■ Raw data
────────────────────

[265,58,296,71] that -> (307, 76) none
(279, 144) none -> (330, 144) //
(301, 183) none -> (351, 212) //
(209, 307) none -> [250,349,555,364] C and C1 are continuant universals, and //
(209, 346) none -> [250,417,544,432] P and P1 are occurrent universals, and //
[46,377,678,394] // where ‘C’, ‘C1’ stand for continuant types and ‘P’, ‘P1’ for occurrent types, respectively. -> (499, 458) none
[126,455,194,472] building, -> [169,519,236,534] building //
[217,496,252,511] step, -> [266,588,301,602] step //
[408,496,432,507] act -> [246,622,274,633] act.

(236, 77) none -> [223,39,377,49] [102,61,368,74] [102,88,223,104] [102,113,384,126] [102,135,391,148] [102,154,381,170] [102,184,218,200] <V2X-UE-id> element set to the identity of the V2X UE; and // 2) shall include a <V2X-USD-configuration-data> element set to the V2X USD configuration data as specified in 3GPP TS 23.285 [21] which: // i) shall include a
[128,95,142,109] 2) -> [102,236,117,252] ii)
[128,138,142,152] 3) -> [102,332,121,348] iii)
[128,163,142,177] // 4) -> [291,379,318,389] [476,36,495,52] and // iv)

────────────────────

■ What you are asked to do
Everything from the line containing "(279, 144) none -> (330, 144) //" to the last line of the material above should be printed exactly, both ends included.

■ Answer box
(279, 144) none -> (330, 144) //
(301, 183) none -> (351, 212) //
(209, 307) none -> [250,349,555,364] C and C1 are continuant universals, and //
(209, 346) none -> [250,417,544,432] P and P1 are occurrent universals, and //
[46,377,678,394] // where ‘C’, ‘C1’ stand for continuant types and ‘P’, ‘P1’ for occurrent types, respectively. -> (499, 458) none
[126,455,194,472] building, -> [169,519,236,534] building //
[217,496,252,511] step, -> [266,588,301,602] step //
[408,496,432,507] act -> [246,622,274,633] act.

(236, 77) none -> [223,39,377,49] [102,61,368,74] [102,88,223,104] [102,113,384,126] [102,135,391,148] [102,154,381,170] [102,184,218,200] <V2X-UE-id> element set to the identity of the V2X UE; and // 2) shall include a <V2X-USD-configuration-data> element set to the V2X USD configuration data as specified in 3GPP TS 23.285 [21] which: // i) shall include a
[128,95,142,109] 2) -> [102,236,117,252] ii)
[128,138,142,152] 3) -> [102,332,121,348] iii)
[128,163,142,177] // 4) -> [291,379,318,389] [476,36,495,52] and // iv)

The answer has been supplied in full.